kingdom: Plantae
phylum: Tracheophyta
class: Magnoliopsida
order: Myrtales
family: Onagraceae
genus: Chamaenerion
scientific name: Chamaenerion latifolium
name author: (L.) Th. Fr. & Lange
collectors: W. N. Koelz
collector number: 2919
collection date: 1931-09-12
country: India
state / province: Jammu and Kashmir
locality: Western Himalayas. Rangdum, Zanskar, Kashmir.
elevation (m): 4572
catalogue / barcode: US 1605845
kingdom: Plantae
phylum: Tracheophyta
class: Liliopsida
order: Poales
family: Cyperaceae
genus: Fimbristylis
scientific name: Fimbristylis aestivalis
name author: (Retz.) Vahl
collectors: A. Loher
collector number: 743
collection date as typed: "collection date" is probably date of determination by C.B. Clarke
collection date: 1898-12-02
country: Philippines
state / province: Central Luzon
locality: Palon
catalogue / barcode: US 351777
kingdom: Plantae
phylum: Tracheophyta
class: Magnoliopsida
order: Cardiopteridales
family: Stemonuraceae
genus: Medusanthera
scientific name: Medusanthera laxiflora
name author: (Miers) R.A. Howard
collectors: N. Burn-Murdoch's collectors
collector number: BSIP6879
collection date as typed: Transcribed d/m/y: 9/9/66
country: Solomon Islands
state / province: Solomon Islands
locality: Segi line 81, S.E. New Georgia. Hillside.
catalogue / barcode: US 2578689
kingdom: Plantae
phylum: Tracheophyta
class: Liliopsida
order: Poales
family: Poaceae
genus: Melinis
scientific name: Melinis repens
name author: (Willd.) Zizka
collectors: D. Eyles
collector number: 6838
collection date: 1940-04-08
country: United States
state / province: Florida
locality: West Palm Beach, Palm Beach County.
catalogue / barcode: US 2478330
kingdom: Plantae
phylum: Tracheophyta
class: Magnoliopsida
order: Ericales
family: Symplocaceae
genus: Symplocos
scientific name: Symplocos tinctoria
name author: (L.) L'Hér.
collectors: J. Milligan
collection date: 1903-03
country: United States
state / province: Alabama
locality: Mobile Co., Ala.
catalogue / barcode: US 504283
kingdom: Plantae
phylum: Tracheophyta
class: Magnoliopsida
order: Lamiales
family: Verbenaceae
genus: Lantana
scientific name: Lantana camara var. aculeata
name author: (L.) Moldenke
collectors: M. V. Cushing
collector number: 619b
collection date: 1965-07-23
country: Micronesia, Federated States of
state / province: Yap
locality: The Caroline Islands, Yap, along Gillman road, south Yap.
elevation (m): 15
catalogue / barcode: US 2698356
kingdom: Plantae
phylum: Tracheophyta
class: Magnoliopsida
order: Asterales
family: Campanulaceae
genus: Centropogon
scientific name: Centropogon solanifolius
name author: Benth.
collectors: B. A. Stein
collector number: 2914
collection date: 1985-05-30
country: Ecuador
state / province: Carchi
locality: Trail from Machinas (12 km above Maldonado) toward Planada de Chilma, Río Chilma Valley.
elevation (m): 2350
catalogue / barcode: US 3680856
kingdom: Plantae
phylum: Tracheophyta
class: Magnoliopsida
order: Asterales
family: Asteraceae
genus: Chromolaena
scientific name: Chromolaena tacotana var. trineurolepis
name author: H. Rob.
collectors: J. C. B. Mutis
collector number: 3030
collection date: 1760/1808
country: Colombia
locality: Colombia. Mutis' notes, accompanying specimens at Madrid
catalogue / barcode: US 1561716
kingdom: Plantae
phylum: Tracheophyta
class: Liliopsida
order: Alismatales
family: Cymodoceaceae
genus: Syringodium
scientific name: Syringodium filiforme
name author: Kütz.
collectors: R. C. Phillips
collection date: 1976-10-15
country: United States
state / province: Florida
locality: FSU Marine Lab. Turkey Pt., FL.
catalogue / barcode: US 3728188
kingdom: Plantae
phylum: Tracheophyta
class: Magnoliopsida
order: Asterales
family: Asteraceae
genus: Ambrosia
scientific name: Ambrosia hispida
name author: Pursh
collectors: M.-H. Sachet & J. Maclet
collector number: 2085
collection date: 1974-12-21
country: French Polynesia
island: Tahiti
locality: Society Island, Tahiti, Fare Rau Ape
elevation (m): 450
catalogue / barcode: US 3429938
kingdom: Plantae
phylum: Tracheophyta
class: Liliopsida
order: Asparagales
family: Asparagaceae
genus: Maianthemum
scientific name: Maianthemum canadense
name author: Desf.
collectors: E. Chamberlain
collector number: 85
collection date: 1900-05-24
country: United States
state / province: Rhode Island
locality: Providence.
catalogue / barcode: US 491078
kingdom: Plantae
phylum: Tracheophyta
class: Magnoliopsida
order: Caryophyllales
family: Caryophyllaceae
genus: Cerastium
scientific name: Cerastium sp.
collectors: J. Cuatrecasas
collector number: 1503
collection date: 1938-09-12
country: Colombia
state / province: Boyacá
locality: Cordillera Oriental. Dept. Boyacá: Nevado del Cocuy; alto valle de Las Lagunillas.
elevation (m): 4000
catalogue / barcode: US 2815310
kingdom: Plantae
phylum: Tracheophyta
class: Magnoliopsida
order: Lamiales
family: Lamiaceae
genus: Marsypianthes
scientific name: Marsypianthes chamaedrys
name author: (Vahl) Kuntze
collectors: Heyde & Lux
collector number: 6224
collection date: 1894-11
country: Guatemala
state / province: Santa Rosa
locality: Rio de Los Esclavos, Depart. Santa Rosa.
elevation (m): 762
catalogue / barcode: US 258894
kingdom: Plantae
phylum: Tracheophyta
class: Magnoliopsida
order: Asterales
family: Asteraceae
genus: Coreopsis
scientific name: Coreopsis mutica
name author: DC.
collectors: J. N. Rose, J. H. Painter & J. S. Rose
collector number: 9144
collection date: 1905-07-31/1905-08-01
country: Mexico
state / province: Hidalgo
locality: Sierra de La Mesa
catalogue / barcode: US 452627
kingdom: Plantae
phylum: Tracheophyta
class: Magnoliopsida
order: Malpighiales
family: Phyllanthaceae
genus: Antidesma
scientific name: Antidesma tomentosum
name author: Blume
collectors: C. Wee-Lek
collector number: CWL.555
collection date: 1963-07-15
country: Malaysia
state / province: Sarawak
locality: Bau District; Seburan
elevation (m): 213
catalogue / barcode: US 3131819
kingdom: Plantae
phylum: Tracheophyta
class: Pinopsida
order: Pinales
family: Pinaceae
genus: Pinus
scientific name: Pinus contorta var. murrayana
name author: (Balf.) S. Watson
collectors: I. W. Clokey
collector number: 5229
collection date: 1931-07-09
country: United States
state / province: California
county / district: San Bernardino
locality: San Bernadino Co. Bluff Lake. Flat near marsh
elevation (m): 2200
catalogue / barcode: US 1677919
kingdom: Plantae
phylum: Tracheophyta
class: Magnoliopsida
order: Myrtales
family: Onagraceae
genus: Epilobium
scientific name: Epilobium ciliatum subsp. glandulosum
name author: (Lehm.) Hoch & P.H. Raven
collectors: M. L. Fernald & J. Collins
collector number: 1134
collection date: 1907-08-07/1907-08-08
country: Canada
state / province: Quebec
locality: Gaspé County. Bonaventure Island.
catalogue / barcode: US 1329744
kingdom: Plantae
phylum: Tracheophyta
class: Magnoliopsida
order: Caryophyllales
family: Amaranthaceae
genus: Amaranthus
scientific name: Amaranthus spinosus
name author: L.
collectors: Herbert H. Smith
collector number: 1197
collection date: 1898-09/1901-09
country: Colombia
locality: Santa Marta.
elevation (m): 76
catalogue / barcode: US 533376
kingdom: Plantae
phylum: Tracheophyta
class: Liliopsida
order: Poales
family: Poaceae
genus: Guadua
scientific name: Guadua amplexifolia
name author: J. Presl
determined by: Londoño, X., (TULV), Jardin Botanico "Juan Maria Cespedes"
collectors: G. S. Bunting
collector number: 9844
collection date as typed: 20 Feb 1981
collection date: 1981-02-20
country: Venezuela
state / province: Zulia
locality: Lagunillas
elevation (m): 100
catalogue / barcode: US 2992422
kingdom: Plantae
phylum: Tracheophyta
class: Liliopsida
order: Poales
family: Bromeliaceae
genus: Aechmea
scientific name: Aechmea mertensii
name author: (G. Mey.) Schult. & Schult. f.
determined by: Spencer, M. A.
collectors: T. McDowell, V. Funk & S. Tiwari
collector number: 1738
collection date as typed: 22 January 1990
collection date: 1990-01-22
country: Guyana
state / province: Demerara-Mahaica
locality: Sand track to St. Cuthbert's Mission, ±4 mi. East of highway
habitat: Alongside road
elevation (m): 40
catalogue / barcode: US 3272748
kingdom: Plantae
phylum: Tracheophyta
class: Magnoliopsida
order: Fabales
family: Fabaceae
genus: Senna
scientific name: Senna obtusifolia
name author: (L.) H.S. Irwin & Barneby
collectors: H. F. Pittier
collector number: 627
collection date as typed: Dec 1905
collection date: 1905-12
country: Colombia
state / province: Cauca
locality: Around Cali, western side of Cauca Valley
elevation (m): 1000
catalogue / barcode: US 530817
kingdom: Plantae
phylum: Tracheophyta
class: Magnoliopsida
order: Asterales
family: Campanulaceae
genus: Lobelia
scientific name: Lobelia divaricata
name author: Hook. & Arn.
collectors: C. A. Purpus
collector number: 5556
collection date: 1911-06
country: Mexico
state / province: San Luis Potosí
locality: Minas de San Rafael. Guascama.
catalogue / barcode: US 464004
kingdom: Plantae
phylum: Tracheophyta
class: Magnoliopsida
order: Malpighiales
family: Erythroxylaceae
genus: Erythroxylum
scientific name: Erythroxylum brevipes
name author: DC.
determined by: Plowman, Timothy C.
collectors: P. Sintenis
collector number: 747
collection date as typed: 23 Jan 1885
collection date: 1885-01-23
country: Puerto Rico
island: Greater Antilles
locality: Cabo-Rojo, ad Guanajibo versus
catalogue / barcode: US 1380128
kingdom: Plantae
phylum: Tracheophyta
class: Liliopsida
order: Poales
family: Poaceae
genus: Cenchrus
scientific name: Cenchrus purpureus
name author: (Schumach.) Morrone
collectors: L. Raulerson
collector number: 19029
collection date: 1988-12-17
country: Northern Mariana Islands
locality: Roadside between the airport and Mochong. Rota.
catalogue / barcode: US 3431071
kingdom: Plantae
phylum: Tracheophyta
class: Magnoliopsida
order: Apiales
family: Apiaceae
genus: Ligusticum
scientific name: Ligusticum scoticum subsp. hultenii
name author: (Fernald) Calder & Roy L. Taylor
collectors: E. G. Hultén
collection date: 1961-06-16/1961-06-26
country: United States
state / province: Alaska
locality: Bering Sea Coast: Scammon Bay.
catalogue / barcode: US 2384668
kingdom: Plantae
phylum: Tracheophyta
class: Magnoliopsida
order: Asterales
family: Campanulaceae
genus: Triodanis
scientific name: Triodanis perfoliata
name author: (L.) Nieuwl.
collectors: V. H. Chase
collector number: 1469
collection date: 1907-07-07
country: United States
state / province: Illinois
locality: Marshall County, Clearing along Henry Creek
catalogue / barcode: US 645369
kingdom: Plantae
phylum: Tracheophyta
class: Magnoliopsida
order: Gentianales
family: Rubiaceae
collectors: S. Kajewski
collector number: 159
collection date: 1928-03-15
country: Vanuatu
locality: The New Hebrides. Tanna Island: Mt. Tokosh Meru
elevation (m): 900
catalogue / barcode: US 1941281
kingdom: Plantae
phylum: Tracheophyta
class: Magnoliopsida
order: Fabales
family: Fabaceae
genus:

══════════════════════════════

:: Given instruction ::
Convert the rows, from the first line through the line that contains "elevation (m): 4572", into a JSON list of strings, one string per line, with blank lines left out.

:: Written answer ::
[
  "kingdom: Plantae",
  "phylum: Tracheophyta",
  "class: Magnoliopsida",
  "order: Myrtales",
  "family: Onagraceae",
  "genus: Chamaenerion",
  "scientific name: Chamaenerion latifolium",
  "name author: (L.) Th. Fr. & Lange",
  "collectors: W. N. Koelz",
  "collector number: 2919",
  "collection date: 1931-09-12",
  "country: India",
  "state / province: Jammu and Kashmir",
  "locality: Western Himalayas. Rangdum, Zanskar, Kashmir.",
  "elevation (m): 4572"
]